Data type error in tensor_blob.h when using float16 training

Hi all,

I encountered the following error when training a simple alexnet using float16 precision (–dtype float16). There seems to be a couple of reports on this issue but I fail to find a solution so far. I am using the Symbol API and the latest 1.5.0 version (cuda 10.1).

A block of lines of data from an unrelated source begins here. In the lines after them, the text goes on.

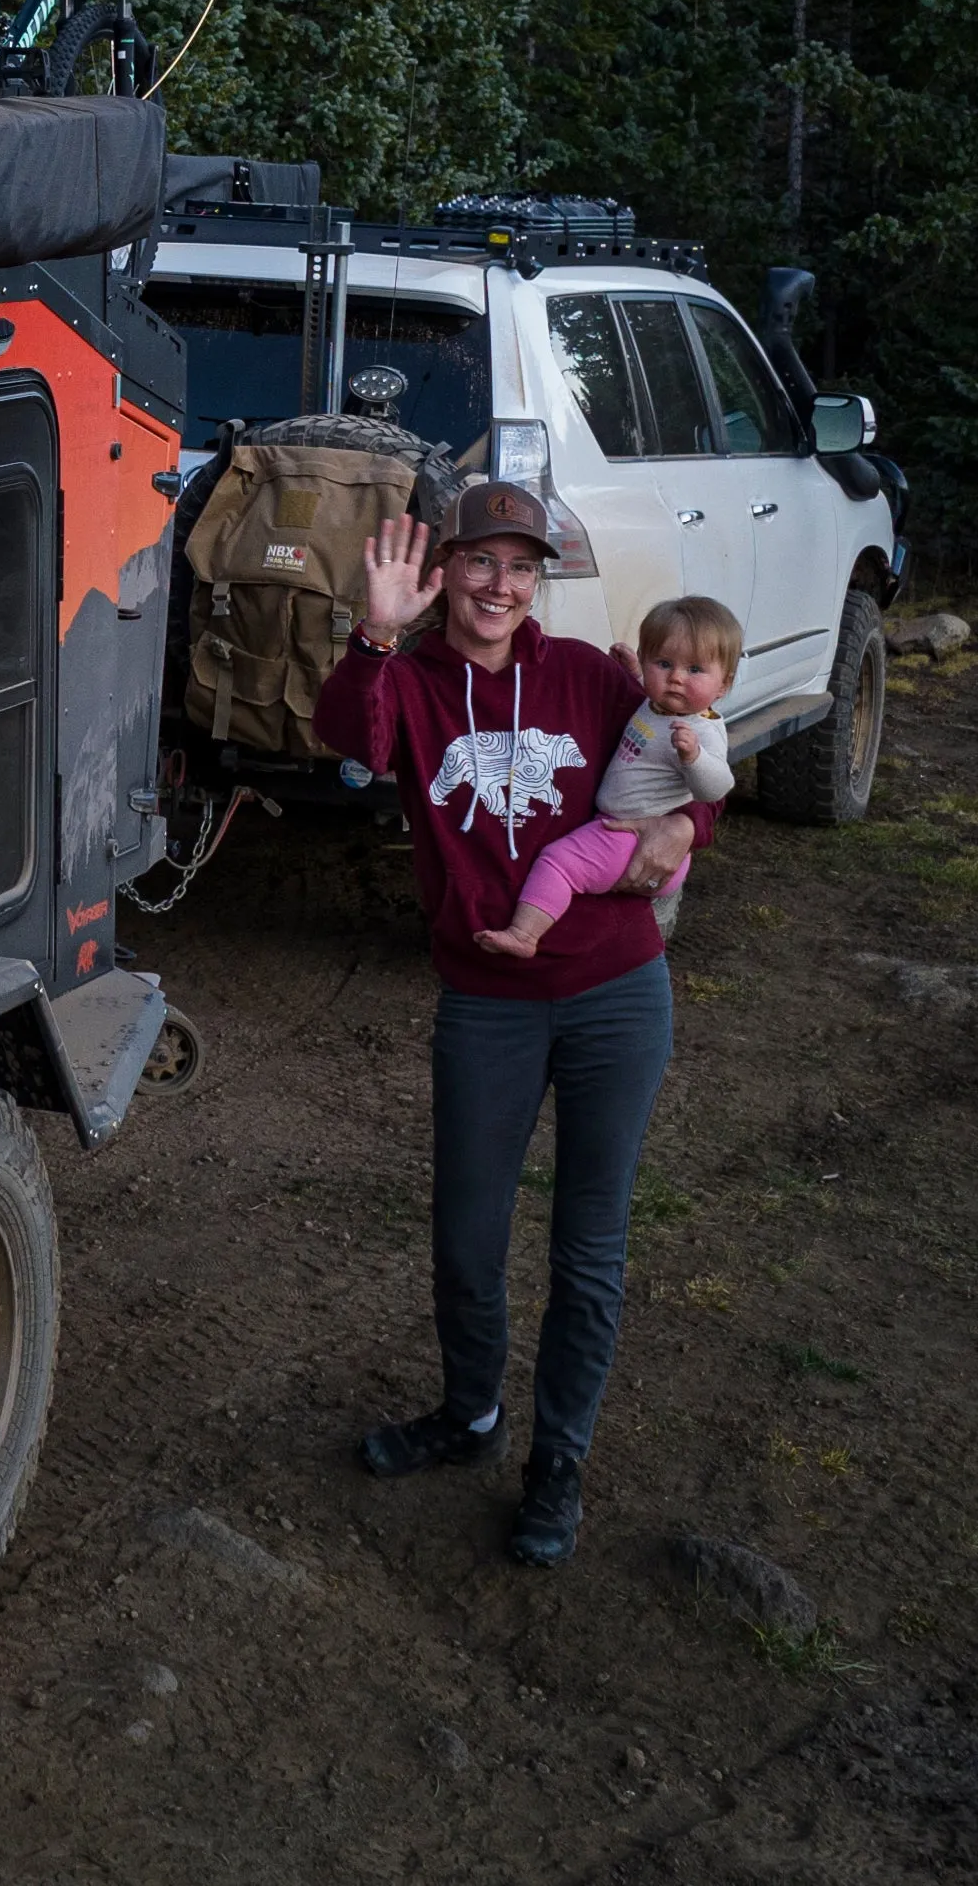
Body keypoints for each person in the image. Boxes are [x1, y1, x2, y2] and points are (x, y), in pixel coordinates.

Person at [309, 481, 713, 1570]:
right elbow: (343, 737)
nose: (499, 584)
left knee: (588, 1245)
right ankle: (471, 1410)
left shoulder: (585, 675)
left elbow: (686, 748)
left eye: (519, 565)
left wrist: (685, 820)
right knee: (465, 1235)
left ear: (539, 578)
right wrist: (373, 631)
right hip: (486, 1000)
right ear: (441, 569)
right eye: (478, 561)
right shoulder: (406, 681)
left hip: (613, 991)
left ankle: (558, 1460)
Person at [474, 596, 738, 962]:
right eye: (664, 663)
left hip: (631, 837)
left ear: (724, 684)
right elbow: (645, 716)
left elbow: (717, 788)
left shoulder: (700, 730)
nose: (676, 677)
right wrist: (636, 676)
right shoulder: (658, 705)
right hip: (623, 830)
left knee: (557, 863)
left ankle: (524, 933)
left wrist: (693, 758)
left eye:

I am wondering if there is anything I did wrong. Do I need to make the training data also float16 in advance? Any input is highly appreciated. Thanks.

– J

mxnet.base.MXNetError: [13:53:26] include/mxnet/././tensor_blob.h:236: Check failed:
mshadow::DataType::kFlag == type_flag_: TBlob.get_with_shape: data type do not match specified type.Expected: 2 v.s. given 0
Stack trace:
[bt] (0) /home/xinghua/anaconda2/lib/python2.7/site-packages/mxnet/libmxnet.so(+0x4a3b8b) [0x7f39c945ab8b]
[bt] (1) /home/xinghua/anaconda2/lib/python2.7/site-packages/mxnet/libmxnet.so(+0x304366d) [0x7f39cbffa66d]
[bt] (2) /home/xinghua/anaconda2/lib/python2.7/site-packages/mxnet/libmxnet.so(+0x3553e98) [0x7f39cc50ae98]
[bt] (3) /home/xinghua/anaconda2/lib/python2.7/site-packages/mxnet/libmxnet.so(+0x2675018) [0x7f39cb62c018]
[bt] (4) /home/xinghua/anaconda2/lib/python2.7/site-packages/mxnet/libmxnet.so(+0x267abf5) [0x7f39cb631bf5]
[bt] (5) /home/xinghua/anaconda2/lib/python2.7/site-packages/mxnet/libmxnet.so(+0x265a8a1) [0x7f39cb6118a1]
[bt] (6) /home/xinghua/anaconda2/lib/python2.7/site-packages/mxnet/libmxnet.so(+0x265ddb0) [0x7f39cb614db0]
[bt] (7) /home/xinghua/anaconda2/lib/python2.7/site-packages/mxnet/libmxnet.so(+0x265e046) [0x7f39cb615046]
[bt] (8) /home/xinghua/anaconda2/lib/python2.7/site-packages/mxnet/libmxnet.so(+0x2659004) [0x7f39cb610004]

Depending on how you’ve done it, it is likely the data needs to be float16 too. Otherwise you can preprend a casting layer to your network, that way the data is casted to float16 automatically.